On Sarah Grimké's 11th birthday in 1803, her mother gives her a birthday gift she tries to refuse--10 year old Hetty Grimké--Sarah's very own slave. And so opens Sue Monk Kidd's third novel, The Invention of Wings. Inspired by the true story of early-nineteenth-century abolitionist and suffragist Sarah Grimké, Kidd paints a poignant depiction of two women inextricably linked by the horrors of slavery.
Sarah writes up a document to free Hetty, but as a member of one of Charleston, South Carolina's first families, her mother reminds her of what's expected of her and that she must oblige. And so the girls grow up together, yet separate, as a result of their very different circumstances. Their extraordinary story is told in the first person and alternates between the voices of Sarah and Hetty. Hetty, by the way, is the name given to her by the Grimkés. Her mother Charlotte named her Handful and carefully doles out bits of their past, stories of Handful's father, whom she'll never meet, and of Charlotte's own mother, who was brought to Charleston from Africa to become a slave as a small girl.
Because Charlotte is an exceptionally skilled seamstress, able to make very fine quilts and clothing, they have a fairly comfortable place in the household. As literacy for slaves is illegal, Charlotte sews Handful a story quilt that tells of the most significant events of her life, and that quilt imbues the storytelling tradition quite gracefully into the book.

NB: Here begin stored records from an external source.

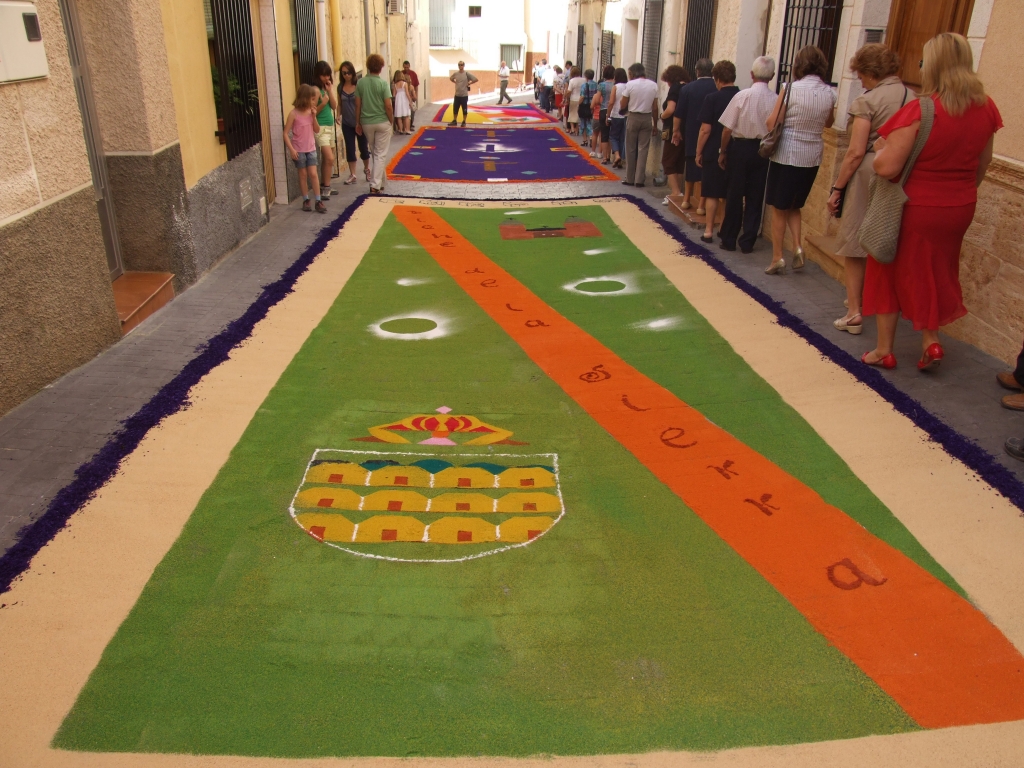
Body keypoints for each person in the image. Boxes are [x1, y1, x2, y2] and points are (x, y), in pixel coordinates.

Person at [861, 33, 1001, 371]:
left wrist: (879, 152)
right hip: (959, 205)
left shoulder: (921, 110)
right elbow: (983, 163)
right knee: (935, 270)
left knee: (887, 268)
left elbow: (888, 166)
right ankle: (930, 341)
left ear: (932, 66)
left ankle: (884, 349)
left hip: (915, 206)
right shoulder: (986, 107)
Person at [827, 44, 908, 335]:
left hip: (868, 174)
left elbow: (855, 152)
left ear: (870, 72)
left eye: (860, 74)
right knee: (885, 239)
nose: (859, 80)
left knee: (855, 240)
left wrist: (837, 187)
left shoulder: (868, 101)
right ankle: (875, 302)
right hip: (902, 174)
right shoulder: (913, 97)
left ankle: (854, 311)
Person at [764, 46, 836, 275]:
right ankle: (797, 246)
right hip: (812, 156)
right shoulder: (830, 93)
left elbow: (772, 122)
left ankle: (777, 257)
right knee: (795, 205)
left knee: (779, 208)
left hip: (787, 153)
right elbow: (829, 123)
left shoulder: (789, 89)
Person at [717, 56, 777, 253]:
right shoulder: (776, 100)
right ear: (773, 76)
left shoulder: (742, 96)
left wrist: (723, 151)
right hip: (762, 149)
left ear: (751, 74)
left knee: (734, 193)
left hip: (740, 148)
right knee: (755, 195)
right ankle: (748, 240)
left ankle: (729, 238)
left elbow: (727, 129)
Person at [695, 60, 740, 243]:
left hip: (713, 149)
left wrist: (698, 152)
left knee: (712, 191)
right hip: (735, 150)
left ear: (718, 79)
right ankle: (723, 226)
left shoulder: (712, 98)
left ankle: (708, 230)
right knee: (728, 193)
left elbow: (705, 129)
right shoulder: (742, 97)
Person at [672, 58, 717, 212]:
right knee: (708, 171)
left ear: (697, 71)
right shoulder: (717, 87)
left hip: (692, 132)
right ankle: (702, 206)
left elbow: (679, 114)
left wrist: (676, 131)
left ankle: (686, 200)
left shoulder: (687, 89)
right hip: (712, 133)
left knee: (691, 166)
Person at [355, 53, 394, 194]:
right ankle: (375, 184)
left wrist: (357, 122)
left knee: (376, 152)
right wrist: (392, 120)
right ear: (381, 67)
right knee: (380, 153)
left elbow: (357, 105)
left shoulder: (360, 83)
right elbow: (388, 105)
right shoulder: (383, 84)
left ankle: (381, 181)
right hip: (382, 121)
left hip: (366, 122)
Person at [284, 84, 325, 213]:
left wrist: (314, 116)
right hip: (299, 149)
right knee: (302, 174)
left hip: (311, 148)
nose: (314, 102)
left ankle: (318, 200)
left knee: (313, 174)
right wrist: (291, 149)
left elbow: (317, 130)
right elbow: (285, 133)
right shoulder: (293, 114)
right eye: (312, 99)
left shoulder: (311, 112)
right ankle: (306, 199)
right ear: (304, 98)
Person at [619, 62, 659, 187]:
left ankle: (630, 178)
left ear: (633, 73)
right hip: (647, 118)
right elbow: (655, 107)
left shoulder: (630, 85)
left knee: (630, 148)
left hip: (633, 116)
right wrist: (655, 124)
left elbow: (623, 103)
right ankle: (639, 179)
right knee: (643, 149)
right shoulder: (653, 85)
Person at [659, 65, 689, 204]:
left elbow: (671, 109)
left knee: (668, 160)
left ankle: (675, 192)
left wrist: (662, 116)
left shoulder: (675, 88)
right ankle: (680, 191)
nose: (668, 84)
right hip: (687, 128)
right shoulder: (688, 86)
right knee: (679, 161)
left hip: (673, 129)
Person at [337, 61, 370, 185]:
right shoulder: (340, 87)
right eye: (344, 73)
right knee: (350, 149)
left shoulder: (358, 85)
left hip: (360, 122)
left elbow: (363, 103)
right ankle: (353, 174)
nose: (347, 75)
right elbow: (340, 104)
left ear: (353, 72)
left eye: (349, 72)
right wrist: (338, 116)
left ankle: (367, 169)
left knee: (363, 148)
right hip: (346, 123)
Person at [312, 61, 338, 199]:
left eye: (328, 75)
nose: (327, 78)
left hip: (330, 126)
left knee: (327, 160)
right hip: (320, 127)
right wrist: (322, 102)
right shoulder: (315, 90)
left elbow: (334, 106)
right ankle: (326, 188)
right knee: (329, 157)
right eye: (324, 76)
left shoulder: (325, 89)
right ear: (318, 75)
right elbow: (312, 113)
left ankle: (325, 185)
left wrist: (330, 91)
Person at [592, 65, 616, 162]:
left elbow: (597, 99)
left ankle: (605, 157)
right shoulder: (616, 84)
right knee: (612, 134)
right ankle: (610, 155)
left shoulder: (601, 85)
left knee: (604, 134)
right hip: (614, 111)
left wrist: (602, 103)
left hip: (604, 110)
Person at [608, 67, 628, 168]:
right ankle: (620, 160)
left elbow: (611, 102)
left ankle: (617, 155)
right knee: (622, 137)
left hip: (616, 114)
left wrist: (608, 115)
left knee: (613, 136)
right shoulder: (628, 86)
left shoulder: (616, 87)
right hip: (625, 115)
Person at [449, 61, 478, 126]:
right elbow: (451, 78)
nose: (460, 66)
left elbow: (475, 79)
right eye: (459, 65)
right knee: (455, 108)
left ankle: (464, 121)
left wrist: (469, 83)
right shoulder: (456, 74)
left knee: (464, 109)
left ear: (464, 66)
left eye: (461, 65)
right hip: (457, 94)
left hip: (464, 95)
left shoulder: (466, 74)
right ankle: (454, 120)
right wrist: (455, 82)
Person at [579, 69, 597, 143]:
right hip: (593, 104)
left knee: (583, 121)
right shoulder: (596, 84)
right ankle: (591, 136)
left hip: (584, 105)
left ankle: (584, 140)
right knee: (590, 121)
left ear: (586, 76)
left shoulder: (584, 85)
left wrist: (579, 104)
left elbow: (582, 96)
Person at [566, 67, 583, 135]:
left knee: (572, 114)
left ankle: (572, 128)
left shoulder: (572, 80)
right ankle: (577, 129)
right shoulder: (583, 80)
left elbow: (569, 91)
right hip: (581, 99)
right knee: (578, 114)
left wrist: (566, 97)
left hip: (573, 98)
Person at [402, 61, 419, 128]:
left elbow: (416, 86)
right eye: (405, 67)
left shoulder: (413, 74)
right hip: (404, 97)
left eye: (407, 67)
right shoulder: (401, 73)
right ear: (403, 66)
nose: (406, 68)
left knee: (412, 111)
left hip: (412, 95)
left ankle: (411, 124)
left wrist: (416, 95)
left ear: (409, 66)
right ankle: (406, 126)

Sarah's life also has confines. She is a very bright child encouraged to read books by her father and brother and she dreams of becoming a barrister. This idea is inevitably ruined as it clashes with Charleston's expectations of a young lady. She also learns that it's forbidden to instruct slave children to read, yet secretly she continues to teach Handful. While the girls share a lot over the years, there are nonetheless hurdles to their friendship. In particular, Sarah is haunted by a promise she made to Charlotte when she was very young.
Sarah has strong ideas about abolition and equality, and a time comes when she heads north to be free of her stuffy family and the institution of slavery, which she hates. Her adult life is influenced by a Quaker man and his religion. This also distances her from Handful, who must stay in Charleston. Eventually, Sarah and her younger sister, Nina become infamous activists for abolition and women's rights. While this allows her the independence she has long desired, Handful's fate is not so ideal.
Don't forget to read the Author's Note! It is important, as The Invention of Wings is a novel based on fact: the Grimké sisters were real-life abolitionists, and are joined in the historical record by a number of other characters in this novel, including Denmark Vesey, a free black man executed for planning a slave uprising; Lucretia Mott, a Quaker activist for women's rights and abolition; and Sarah Mapps Douglass, a free black activist and educator. Hetty Grimké's life, however, left few facts: she was given as a gift to Sarah, but disappears shortly thereafter from the historical record. And Charlotte is entirely Kidd's creation, a fascinating character who takes risks, hoping to find something better for herself and her family.
Readers of her previous novels, The Secret Life of Bees and The Mermaid Chair, will be familiar with the strong, sympathetic characters. A number of issues are deftly explored, including activism, feminism, abolition, religion, and relationships. It's profoundly engaging and thought-provoking and I very much look forward to her Milwaukee visit on Monday, February 10th. She'll be speaking in Centennial Hall (733 N Eighth St) at 7 p.m. A book signing will follow and books will be for sale. The event is sponsored by Boswell Book Company and the Friends of MPL.